(Task goal): Your response should consist of the entries below, reproduced exactly and without their images.

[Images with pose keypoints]
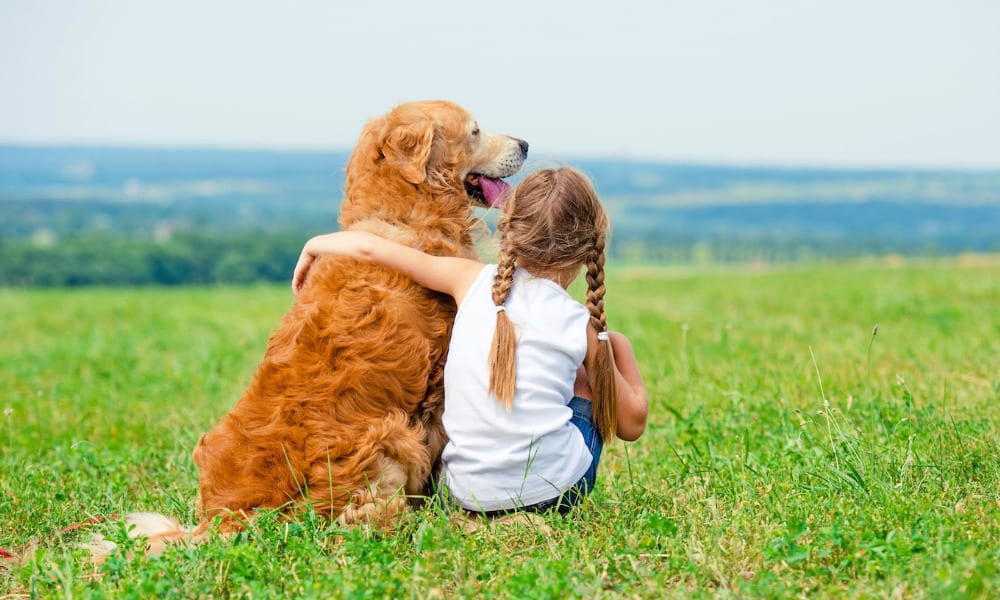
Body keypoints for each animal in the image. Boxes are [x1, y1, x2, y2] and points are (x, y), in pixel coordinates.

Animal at [90, 101, 528, 556]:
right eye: (475, 131)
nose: (526, 144)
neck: (401, 215)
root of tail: (226, 519)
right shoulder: (437, 387)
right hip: (390, 434)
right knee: (375, 522)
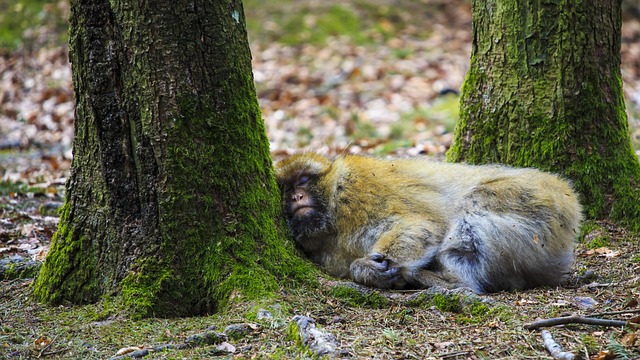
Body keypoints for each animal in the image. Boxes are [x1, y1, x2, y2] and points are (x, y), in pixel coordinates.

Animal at [272, 153, 584, 294]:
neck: (332, 223)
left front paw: (370, 266)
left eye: (303, 180)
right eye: (287, 189)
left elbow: (422, 223)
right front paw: (367, 272)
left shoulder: (357, 188)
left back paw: (452, 282)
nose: (297, 196)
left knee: (476, 201)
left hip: (541, 205)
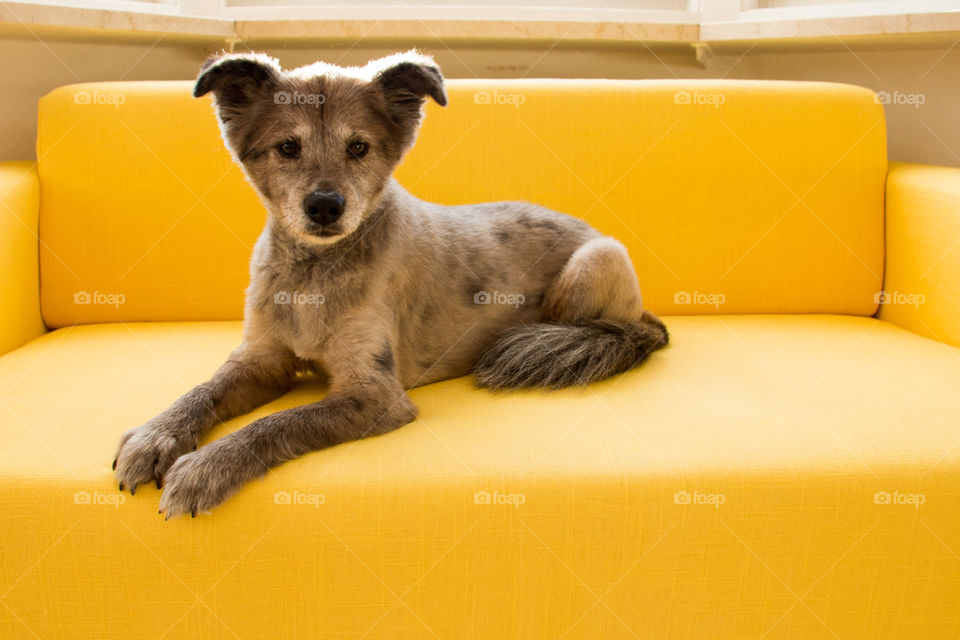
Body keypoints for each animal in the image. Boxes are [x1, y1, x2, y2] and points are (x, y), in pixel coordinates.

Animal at [112, 51, 668, 520]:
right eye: (288, 147)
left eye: (358, 147)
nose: (325, 206)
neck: (314, 274)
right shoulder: (261, 361)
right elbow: (202, 391)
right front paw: (157, 437)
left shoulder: (375, 394)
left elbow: (280, 422)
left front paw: (208, 467)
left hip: (595, 261)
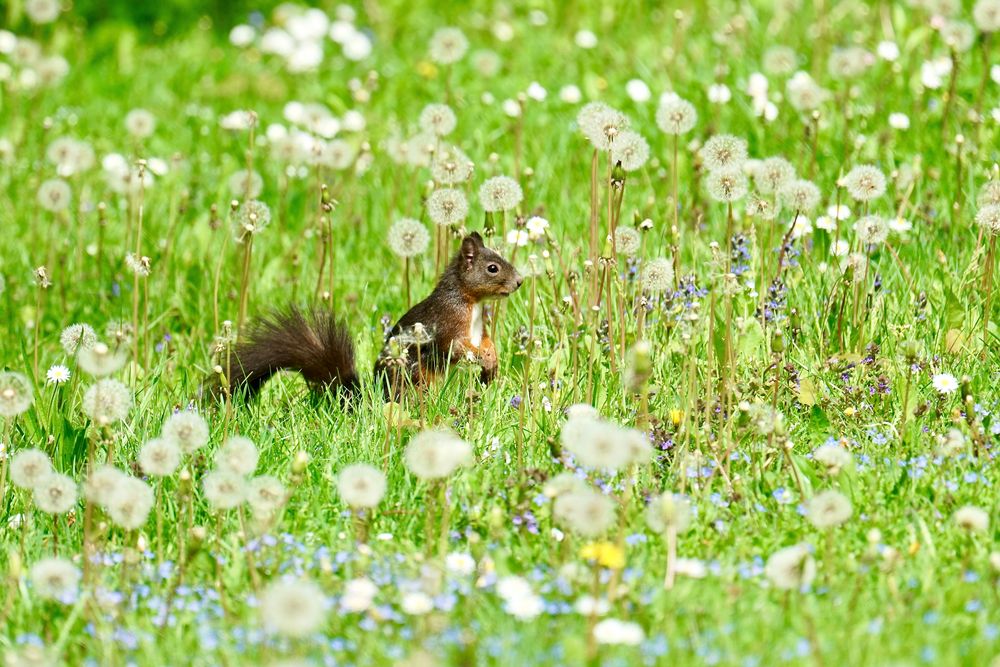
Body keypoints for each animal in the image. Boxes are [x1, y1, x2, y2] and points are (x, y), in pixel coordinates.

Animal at [225, 232, 524, 400]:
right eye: (493, 268)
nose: (520, 281)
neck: (472, 302)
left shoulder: (479, 328)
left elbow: (486, 342)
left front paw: (492, 360)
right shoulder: (449, 322)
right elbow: (457, 347)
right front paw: (484, 360)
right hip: (414, 379)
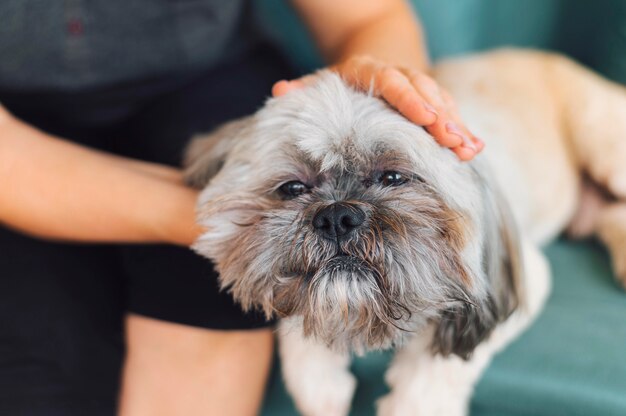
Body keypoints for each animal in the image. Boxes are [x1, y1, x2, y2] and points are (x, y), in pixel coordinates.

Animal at [180, 49, 624, 416]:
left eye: (393, 177)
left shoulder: (523, 279)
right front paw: (319, 382)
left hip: (605, 148)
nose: (337, 216)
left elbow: (437, 365)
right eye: (292, 188)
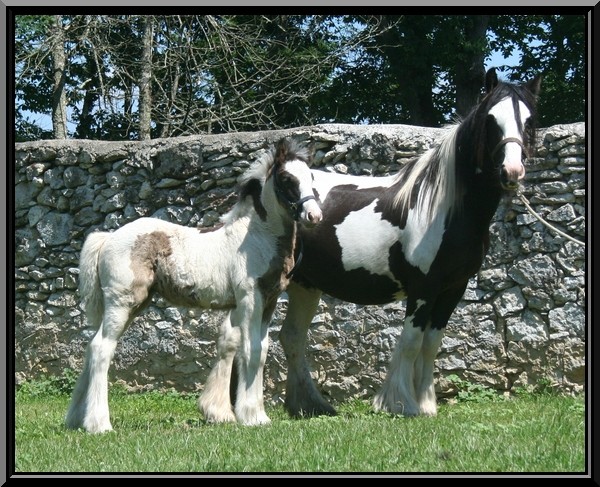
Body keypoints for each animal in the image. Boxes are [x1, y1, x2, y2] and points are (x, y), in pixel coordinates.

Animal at [64, 138, 324, 434]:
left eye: (311, 177)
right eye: (287, 179)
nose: (314, 215)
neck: (257, 237)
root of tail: (107, 237)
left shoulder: (268, 301)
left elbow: (263, 350)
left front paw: (256, 414)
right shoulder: (250, 298)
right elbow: (251, 351)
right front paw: (252, 416)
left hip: (132, 305)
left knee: (90, 346)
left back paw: (77, 419)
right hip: (122, 302)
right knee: (101, 348)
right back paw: (99, 424)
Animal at [278, 68, 540, 420]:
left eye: (528, 120)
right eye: (491, 119)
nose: (512, 172)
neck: (445, 208)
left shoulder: (452, 288)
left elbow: (431, 344)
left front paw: (427, 402)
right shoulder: (423, 289)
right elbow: (411, 342)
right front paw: (403, 403)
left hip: (305, 285)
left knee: (292, 338)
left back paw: (308, 405)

(Task answer):
Body keypoints for each animal in the image. Boxes are [x1, y1, x2, y2] and points are (x, y), in pixel coordinates.

Animal at [90, 101, 528, 556]:
right eye: (475, 131)
nose: (526, 144)
neck: (401, 215)
root of tail: (226, 519)
right shoulder: (437, 387)
right hip: (390, 434)
right knee: (375, 522)
Body keypoints for each animal in the image. Boxes are [x1, y1, x2, y2] and points are (x, y), in pixel coordinates.

Animal at [272, 153, 584, 294]:
neck: (332, 223)
left front paw: (370, 266)
left eye: (303, 180)
right eye: (287, 189)
left elbow: (422, 223)
right front paw: (367, 272)
left shoulder: (357, 188)
left back paw: (452, 282)
nose: (297, 196)
left knee: (476, 201)
left hip: (541, 205)
Body keypoints for each animal in the image. Boxes are [x1, y1, x2, y2] and points are (x, y), in pixel coordinates.

Animal at [112, 51, 668, 520]:
right eye: (288, 147)
left eye: (358, 147)
nose: (325, 206)
neck: (314, 274)
right shoulder: (261, 361)
right elbow: (202, 391)
right front paw: (157, 437)
left shoulder: (375, 394)
left elbow: (280, 422)
left front paw: (208, 467)
left hip: (595, 261)
Body keypoints for each animal in the image. Boxes are [x1, y1, x2, y2] and points are (x, y), in pixel coordinates.

Animal at [225, 232, 524, 400]:
right eye: (493, 268)
nose: (520, 281)
neck: (472, 302)
left shoulder: (479, 328)
left elbow: (486, 342)
left front paw: (492, 360)
right shoulder: (449, 322)
right elbow: (457, 347)
right front paw: (484, 360)
right hip: (414, 379)
Body keypoints for each animal in the image. Boxes are [x1, y1, x2, y2] and points are (x, y), in pixel coordinates.

Animal at [180, 49, 624, 416]:
left eye: (393, 177)
left shoulder: (523, 279)
right front paw: (319, 382)
left hip: (605, 148)
nose: (337, 216)
left elbow: (437, 365)
right eye: (292, 188)
Body keypoints for each animal in the image. Boxes are [x1, y1, x2, y2] and points are (x, y), in pixel coordinates.

Animal at [64, 138, 324, 434]:
left eye: (311, 177)
right eye: (287, 179)
nose: (314, 215)
neck: (257, 237)
root of tail: (107, 237)
left shoulder: (268, 301)
left elbow: (263, 350)
left front paw: (256, 414)
right shoulder: (250, 298)
right elbow: (251, 351)
right front paw: (252, 416)
left hip: (132, 305)
left knee: (90, 346)
left back paw: (77, 419)
right hip: (122, 302)
right knee: (101, 348)
right back paw: (99, 424)
Animal at [278, 68, 540, 420]:
left eye: (528, 120)
right eye: (491, 119)
nose: (512, 172)
neck: (445, 208)
left shoulder: (452, 288)
left elbow: (431, 344)
left front paw: (427, 402)
right shoulder: (423, 289)
right elbow: (411, 342)
right front paw: (403, 403)
left hip: (305, 285)
left knee: (292, 338)
left back paw: (308, 405)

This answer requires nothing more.